NandishSS wrote:
HI
GMATGuruNY,
MentorTutoring How to deal with these kinds of problems? I was very confused.
Hello,
NandishSS, and thank you for tagging me. A little number sense goes a long way on this one. In fact, I did nothing more than a little mental math and arrived at the answer in 38 seconds. (I am not a numbers genius. I just apply common sense and core knowledge of mathematical principles, the type of reasoning that is often tested on the GMAT™.) My approach:
Bunuel wrote:
If \({-\frac{1}{3}} \le {x} \le {-\frac{1}{5}}\) and \({-\frac{1}{2}} \le {y} \le {-\frac{1}{4}}\), what is the least value of \(x^2*y\) possible?
Since we are looking for the
least possible value for \(x^2*y\), we have to deal with a few matters, conceptually:
1) Both x and y must be negative
2) Both x and y must be fractions
3) The answer must be negative (since the square will produce a positive value, which we then need to multiply by a negative value)

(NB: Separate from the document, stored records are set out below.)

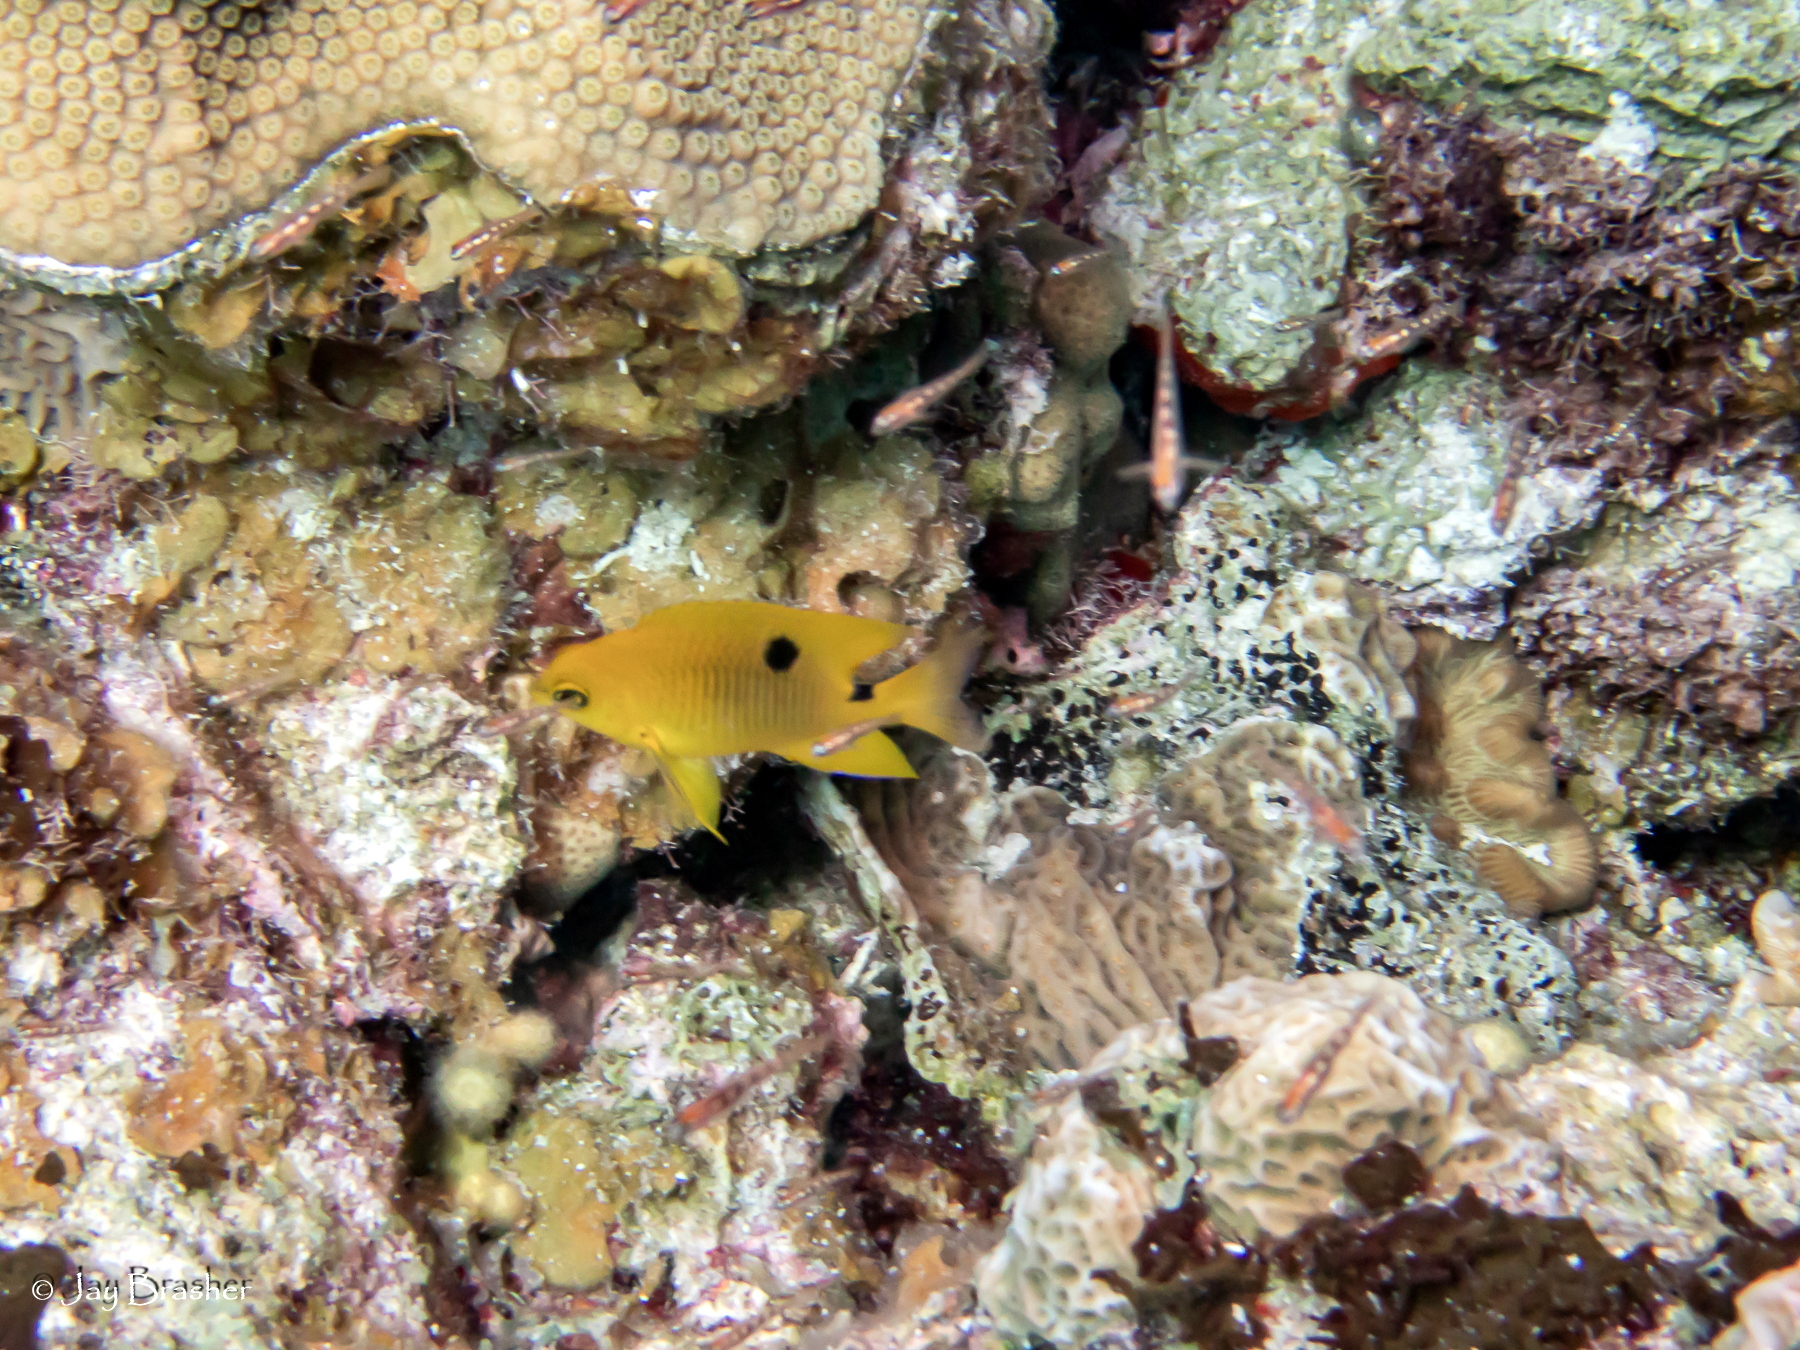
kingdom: Animalia
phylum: Porifera
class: Demospongiae
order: Clionaida
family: Clionaidae
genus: Cliona
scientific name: Cliona aprica
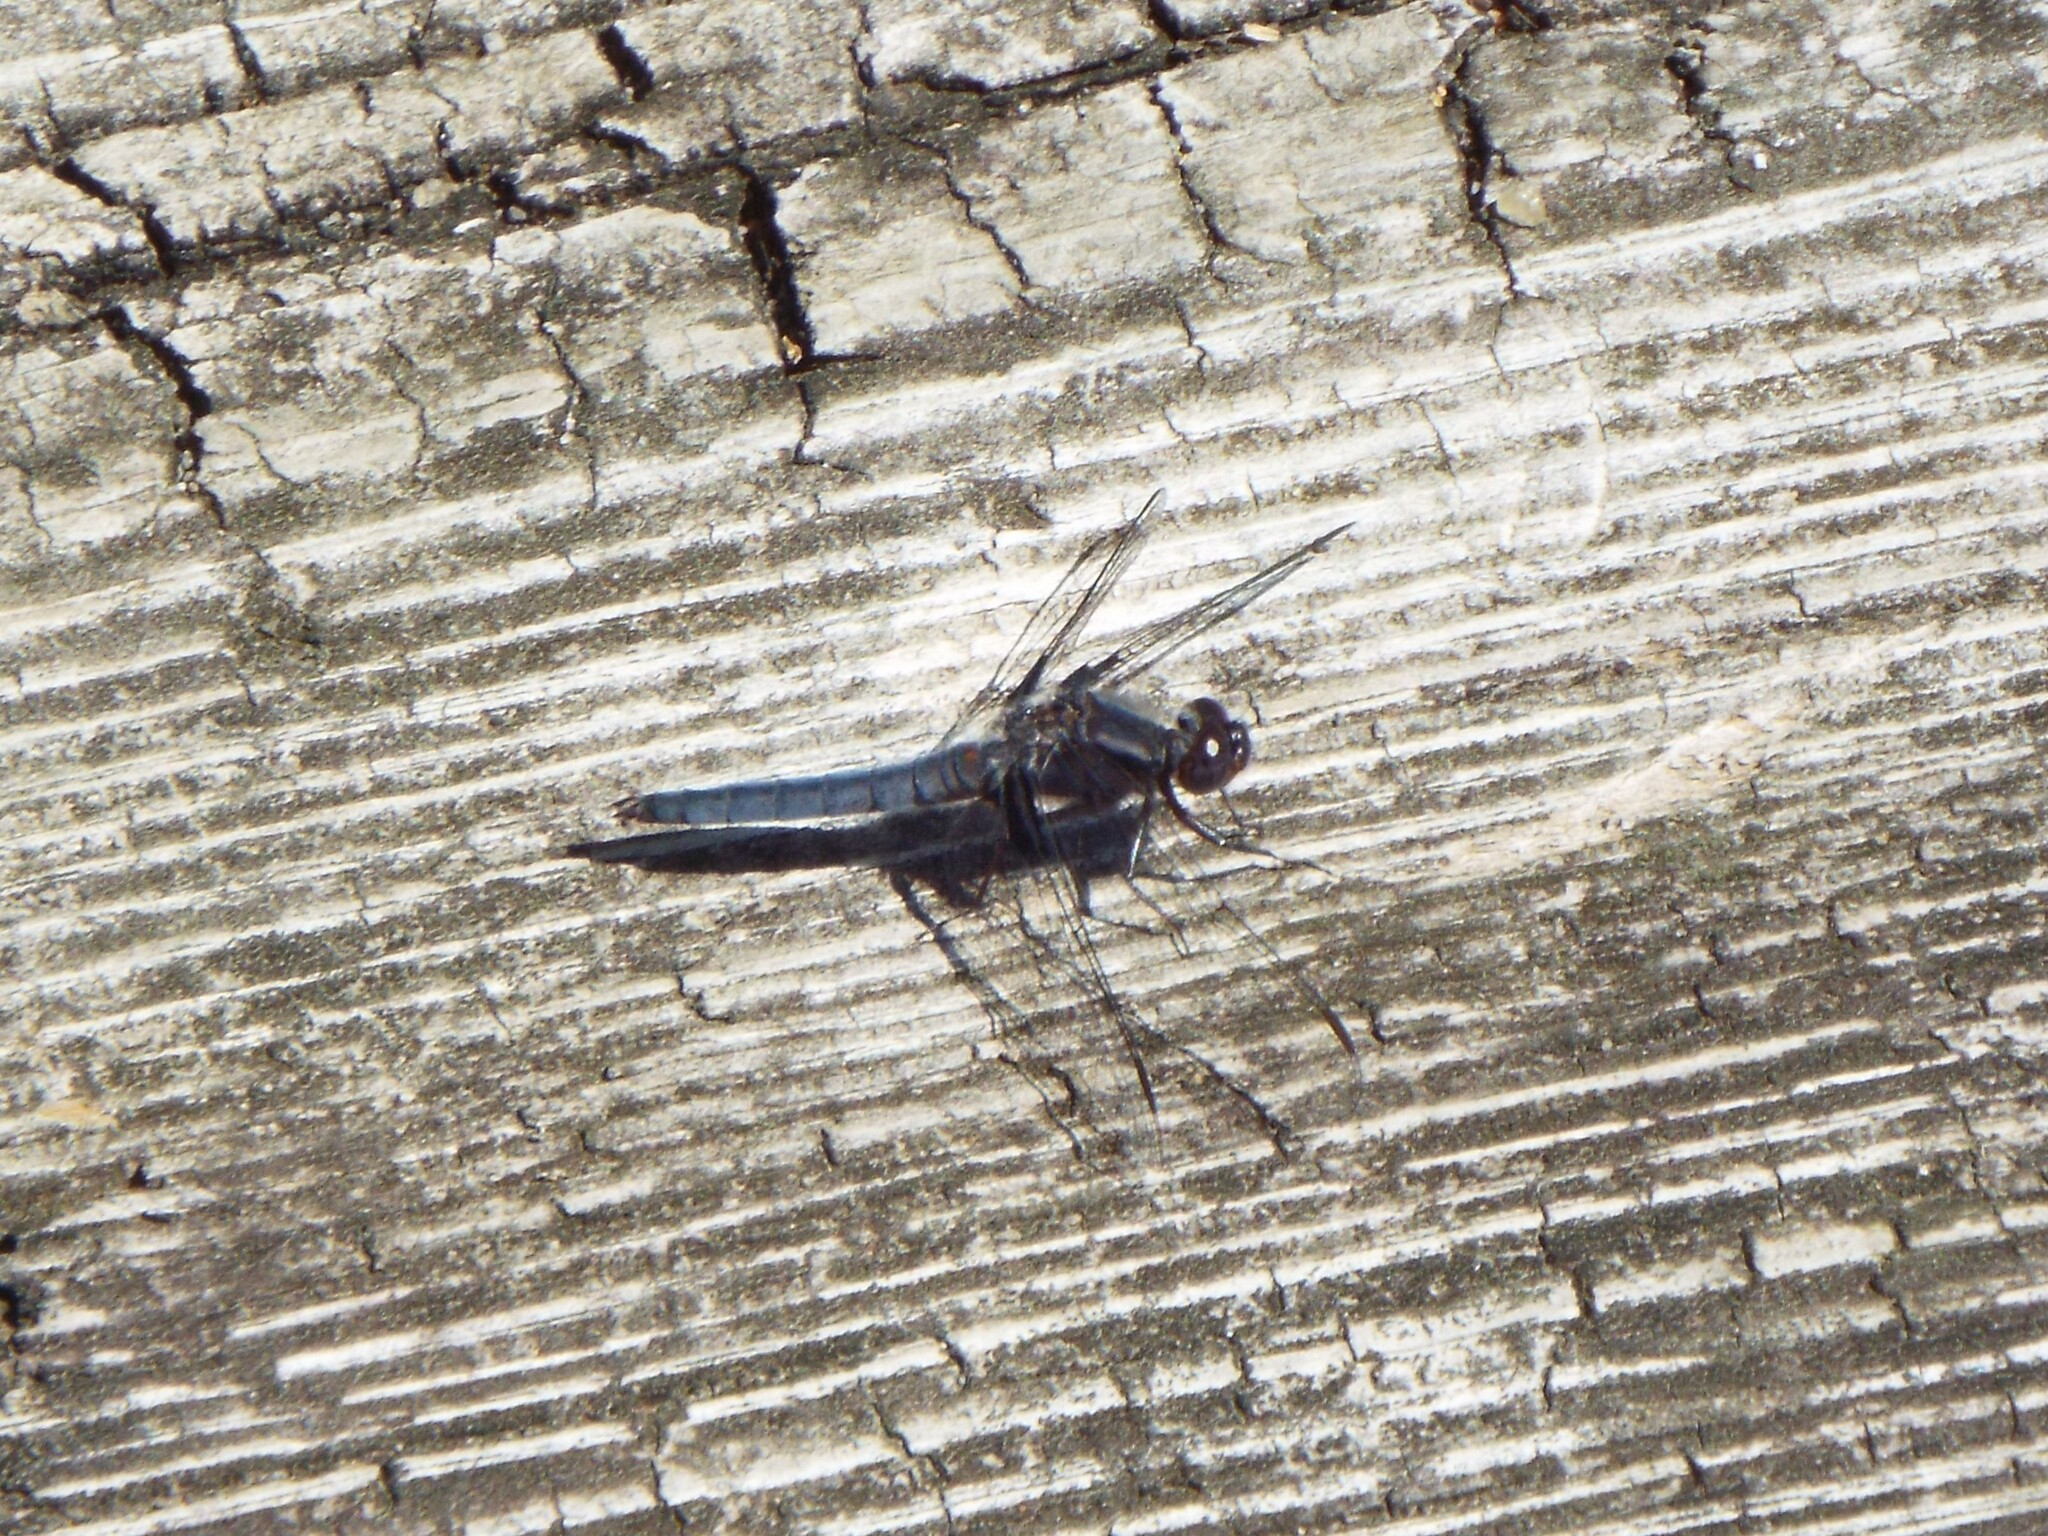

4) The larger the number after a negative sign, the smaller the value
5) Fractions with a larger denominator than numerator tend to get smaller when multiplied. For example,
\(\frac{1}{6} * \frac{1}{6} = \frac{1}{36}\)
With these statements in mind, we can approach the extrema of the given variables one by one to produce the
least value. Start with
\(x^2\)
It would not make sense to test any values other than the extrema, since they would necessarily fall in between the uppermost and least values. Test the two extrema:
\((-\frac{1}{3})^2 = \frac{1}{9}\)
\((-\frac{1}{5})^2 = \frac{1}{25}\)
Clearly, one-ninth is greater than one-twenty-fifth, so hang onto the larger value. Why do we want the large one, you might wonder? Because we are going to multiply it by a negative number, and again, the larger the value of a negative number, the further from 0 it is, and the smaller its value becomes. Thus, you want the
largest positive times the negative that is about to follow to yield the smallest product. Now repeat the process by multiplying our earlier square by an extreme value of y:
\(\frac{1}{9} * -\frac{1}{2} = -\frac{1}{18}\)
\(\frac{1}{9} * -\frac{1}{4} = -\frac{1}{36}\)
Since negative one-thirty-sixth is closer to 0 than negative one-eighteenth (or if it helps you to picture as negative
two-thirty-sixths), the latter is the lesser value and is thus our answer. Choice (D) it is. I hope that helps. If you have further questions, feel free to ask.